LA LAVORAZIONE IN FRANTOIO:
I servizi svolti sono il ritiro dell’oliva dai produttori olivicoli e la trasformazione del frutto in olio. La filiera produttiva inizia dalla raccolta delle olive; un'operazione delicata che incide direttamente e in modo irreversibile sulla qualità dell'olio. Nella nostra regione avviene dalla fine di ottobre fino al mese di marzo; può essere, a mano per brucatura, oppure con scuotitori facendole cadere su reti che evitano il contatto con il suolo. E' importante che le olive vengano trasportate con ogni precauzione e nei tempi più brevi al frantoio. Minore è il periodo di immagazzinamento migliore sarà la qualità dell'olio.
La tecnologia deve aiutare il produttore di olio di qualità e quindi il frantoiano a rispettare e valorizzare le caratteristiche
organolettiche e nutrizionali dell’olio extra vergine di oliva. Sino a quarant’anni fa, l’estrazione del’olio dalle olive veniva effettuata pressando la pasta ottenuta dalle molazze in pietra.
Il processo moderno consente di controllare le condizioni di lavorazione, in particolare i tempi e le temperature. Particolare attenzione viene posta alle condizioni igieniche: tutte le parti a contatto con il prodotto sono in acciaio inossidabile e lavabili; questo consente di evitare le alterazioni del gusto.
Il processo di estrazione si compone di varie fasi ciascuna realizzata da macchine specifiche
che, assemblate in una linea, rendono il processo stesso continuo ed efficiente.
Frangitura - Frangere (da cui il nome frantoio) vuol dire letteralmente rompere: in questa fase infatti la polpa e i noccioli delle olive vengono lacerati a fondo attraverso le molazze (l'antica macina dalle ruote di pietra).
Gramolatura: consiste in un continuo e prolungato rimescolamento della pasta di olive proveniente dalla frangitura (o molazzatura). Ciò favorisce l'unione delle goccioline d'olio in gocce sempre più grandi, tali che queste si separino più facilmente dalla parte solida nella fase seguente.
Spremitura: (separazione liquido/solido); una volta pronta la pasta di olive si procede alla fase dell'estrazione vera e propria, che porta alla separazione delle tre componenti: olio, acqua e sansa.
Separazione olio/acqua di vegetazione: utilizzando il diverso peso specifico è possibile quindi separare il mosto oleoso mediante un sistema centrifugo.
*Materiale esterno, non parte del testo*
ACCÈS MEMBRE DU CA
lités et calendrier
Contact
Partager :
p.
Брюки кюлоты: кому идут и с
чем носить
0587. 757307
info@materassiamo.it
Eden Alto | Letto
Dai procedimenti descritti si estrae l’olio vergine. L’olio viene quindi sottoposto ad analisi fisico-chimica e valutazione organolettica da parte di un panel di assaggiatori qualificati e riconosciuti.
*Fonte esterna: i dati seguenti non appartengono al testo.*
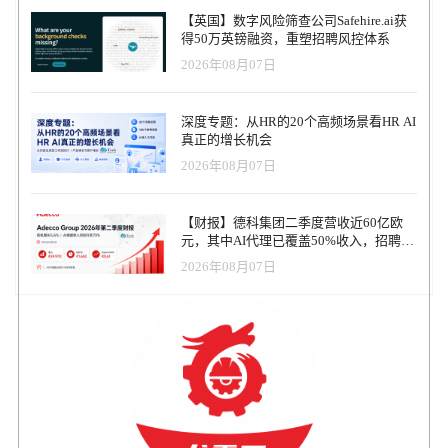
计划已经吸引了 Walmart、John Deere、BCG、Accenture、Indeed，
【英国】数字风险筛查公司Safehire.ai获
以及德拉瓦州政府、德州商会等合作伙伴加入。 这一系列举措与白
得50万英镑融资，重塑招聘风控体系
宫推动的 AI 普及教育战略紧密结合。OpenAI CEO Sam Altman 在与
2026年08月07日
记者交流时明确表示，Simo 不仅将负责招聘平台，还将 oversee 其
他新应用，包括浏览器、社交媒体等，意味着 OpenAI 正试图从
ChatGPT 的单一产品公司，迈向一个多元化应用生态。 矛盾与承诺
深度专题：从HR的20个高频场景看HR AI
AI 带来的劳动力冲击并非危言耸听。Anthropic CEO Dario Amodei
真正的增长机会
就曾警告：到 2030 年，AI 可能消灭多达 50% 的入门级白领岗位。
2026年08月07日
Simo 在博客中承认：“我们无法阻止这种颠覆，但我们能做的，是帮
助更多人具备 AI 技能，并让他们与需要这些技能的企业相连接。”
OpenAI 试图用数据证明 AI 并非只有替代。其首席经济学家团队最
【财报】德科集团二季度营收近60亿欧
新发布的研究指出：在教师群体中，ChatGPT 平均每周可帮助节省 6
元，其中AI代理已覆盖50%收入，招聘服
小时工作时间；在宾夕法尼亚州的公务人员中，ChatGPT 平均每日
务进入运营重构阶段
节省 95 分钟。这些数字不仅代表生产力的提升，也为 OpenAI 的社
2026年08月07日
会叙事提供了有力支撑。 从非营利到产业合作 OpenAI 的“机会战
略”不仅停留在概念层面。公司先后举办了多场落地活动： Nonprofit
Jam —— 与沃尔顿基金会、Emerson Collective 等组织合作，帮助非
营利机构实操 AI 工具，提高公益效率。 AI for Economic
Opportunity Demo Day —— 联合 GitLab Foundation 展示 AI 在教
育、公共服务、社会公平等领域的潜力。 华盛顿 DC 研究工作坊
—— 邀请经济学者与政策制定者，共同建立指标体系，评估 AI 对
就业与生产力的长期影响。 这些实践动作强化了 OpenAI 的外部形
象：它不仅是一家技术公司，更是一家主动承担社会责任的机构。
Solo se vengono raggiunti precisi parametri l’olio può essere commercializzato con il nome di "Olio Extra Vergine di Oliva".
Parlando di parametri obbiettivi della qualità è quindi corretto considerare che oltre alle caratteristiche organolettiche un buon olio deve essere ottenuto con una buona pratica tecnologica da olive sane raccolte nel giusto periodo di maturazione e conservate per tempi brevi prima della lavorazione. Tutto ciò consentirà un'alta resa in olio, una bassa acidità, una minima quantità di perossidi e una buona conservazione delle proprietà antiossidanti tale da acquisire una adeguata stabilità.